> Generative adversarial networks, or GANs, are a conceptual advance that allow ...

gyom · on July 7, 2021

You're right that this is spectacularly wrong.

I dare not even read the rest of the page just in case my brain accidentally absorbs other bad information like that paragraph about GANs.

whimsicalism · on July 7, 2021

> GAN's are a conceptual advance of generative models (i.e. models that can generate more, similar data).

This is something I've long had confusion with, coming from a probabilistic perspective.

How does a GAN model the joint probability of the data? My understanding was that was what a generative model does. There doesn't seem to be a clear probabilistic interpretation of a GAN whatsoever.

gyom · on July 7, 2021

Part of the cleverness of GANs was to have found a way to train a neural network that generates data without explicitly modeling the probability density.

In a stats textbook, when you know that your training data comes from a normal distribution, you can maximize the MLE wrt the parameters, and then use that for sampling. That's basic theory.

In practice, it was very hard to learn a good pdf for experimental data when you had a training set of images. GANs provided a way to bypass this.

Of course, people could have said "hey let's generate samples without maximizing a loglikelihood first", but they didn't know how to do it properly, how to train the network in any other way besides minimizing cross-entropy (which is equivalent to maximizing loglikelihood).

Then GANs actually provided a new loss function that could be trained. Total paradigm shift!

whimsicalism · on July 7, 2021

I'm on board with all of this, I think even before GANs it was becoming popular to optimize loss that wasn't necessarily a log likelihood.

But I'm confused by the usage of the phrase generative model, which I took to always mean a probabilistic model of the joint that can be sampled over. I get that GANs generate data samples, but it seems different.

hervature · on July 7, 2021

This is the problem when people use technical terms loosely and interchangeably with their English definitions. Generative model classifiers are precisely as you describe. They model a joint distribution that one can sample.

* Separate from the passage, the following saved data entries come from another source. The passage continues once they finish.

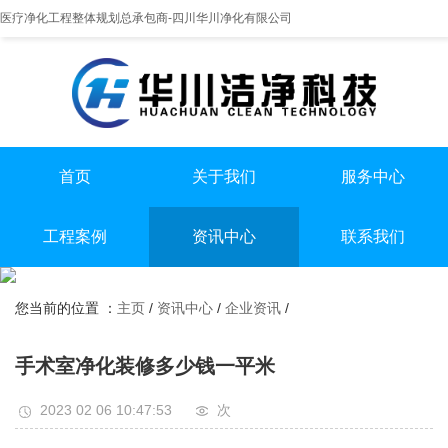
医疗净化工程整体规划总承包商-四川华川净化有限公司
首页
关于我们
服务中心
提供实医疗净化整体解决方案
专业实验室/手术室总包
手术室净化装修
工程案例
资讯中心
联系我们
实验室净化装修
全国服务热线
实验室
行业资讯
无尘车间净化装修
13198551112
您当前的位置 ：
主页
/
资讯中心
/
企业资讯
/
手术室
企业资讯
无尘车间
手术室净化装修多少钱一平米
2023 02 06 10:47:53
次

GANs cannot even fit this definition because it is not a classifier. It is composed of a generator and a discriminator. The discriminator is a discriminative classifier. The generator is, well, a generator. It has nothing to do with generative model classifiers. Then you get some variation of neural network generator > model that generates > generative model. This leads to confusion.

nl · on July 7, 2021

I find https://openai.com/blog/generative-models/ pretty good on this. Reading from "More general formulation" we see:

Now, our model also describes a distribution p^θ(x)\hat{p}_{\theta}(x)p^ θ (x) (green) that is defined implicitly by taking points from a unit Gaussian distribution (red) and mapping them through a (deterministic) neural network — our generative model (yellow). Our network is a function with parameters θ\thetaθ, and tweaking these parameters will tweak the generated distribution of images. Our goal then is to find parameters θ\thetaθ that produce a distribution that closely matches the true data distribution (for example, by having a small KL divergence loss). Therefore, you can imagine the green distribution starting out random and then the training process iteratively changing the parameters θ\thetaθ to stretch and squeeze it to better match the blue distribution.

This is precisely a generative model in the probabilistic sense. The section on VAEs spells this out even more explicitly:

For example, Variational Autoencoders allow us to perform both learning and efficient Bayesian inference in sophisticated probabilistic graphical models with latent variables (e.g. see DRAW, or Attend Infer Repeat for hints of recent relatively complex models).

The issue with GANs is that - while they model the joint probability of the input space - they aren't (easily) inspectable in the sense you can't get any understanding of how inputs relate to outputs. This means they appear different to traditional generative models where this is usually a goal.

_delirium · on July 8, 2021

For people who want a more stats-grounded approach, VAEs are more or less state of the art these days: https://en.wikipedia.org/wiki/Variational_autoencoder

They are reasonably competitive with GANs. I haven't kept up on the latest models on either side, but VAEs have historically tended to be a little blurrier than GANs.

317070 · on July 9, 2021

I think VAE's haven't been the state of the art since around 2016-2017? They have been squeezed from both directions, autoregressive models on the compression side, GAN's on the generation side.

They are still fairly competitive on both sides though.

_delirium · on July 9, 2021

Yeah, I guess I was thinking of VQVAE as a state-of-the-art example, but it was indeed 2017. Time flies! It's still pretty influential on newer systems though, e.g. OpenAI's DALL-E that made waves earlier this year has a VAE component (in addition to a Transformer component).

nancarrow · on July 8, 2021

The generator implicitly models a joint probability of data by being a generative process that one can draw samples from. GAN training (at least under certain simplifying assumptions) minimizes the JS divergence between the generator distribution and the data distribution.